Interest rates are the most obvious factor in the recent increase in refinances but other favorable terms taking effect in 2020 could render it even more attractive. Conforming loan limits are set to increase substantially. In other words, it's possible to borrow up to $510,400 on a primary home with a down payment of only 3 percent with a conventional loan. For FHA loans, the limit is $331,760. Veterans Administration (VA) loans have eliminated the limit altogether, allowing 100 percent financing. The incentive doesn't stop there. Under North Carolina law, fully disabled veterans are exempt from payment of taxes on the first $45,000 in assessed home value.
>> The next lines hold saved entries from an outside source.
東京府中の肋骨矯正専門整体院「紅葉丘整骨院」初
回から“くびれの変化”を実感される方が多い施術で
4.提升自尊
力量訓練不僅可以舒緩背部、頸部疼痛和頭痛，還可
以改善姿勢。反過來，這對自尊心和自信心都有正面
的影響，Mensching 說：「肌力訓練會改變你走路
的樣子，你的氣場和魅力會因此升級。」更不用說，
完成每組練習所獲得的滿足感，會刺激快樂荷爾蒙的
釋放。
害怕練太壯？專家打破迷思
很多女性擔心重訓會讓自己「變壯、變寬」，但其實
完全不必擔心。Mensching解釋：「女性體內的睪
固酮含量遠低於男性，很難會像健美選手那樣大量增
Recent loan qualification ratios (debt-to-income ratios) are flexible. Those with a strong credit score can qualify for a loan with payments of 49 percent of their income for conventional loans, and even higher for FHA and VA loans.
Credit scores factor heavily into the ultimate interest rate. Lenders charge higher rates to offset the risk associated with lending to anyone with questionable credit history. Accordingly, anyone considering refinancing should ensure their "house is in good order" by reviewing their credit reports and scores. You must maintain a score of at least 620 to qualify for a mortgage, but for the best rates strive to maintain a score of at least 740.
With a little time and legwork, homeowners can put their equity to work, allowing them to realize a resolution that will prove meaningful for many years and decades to come.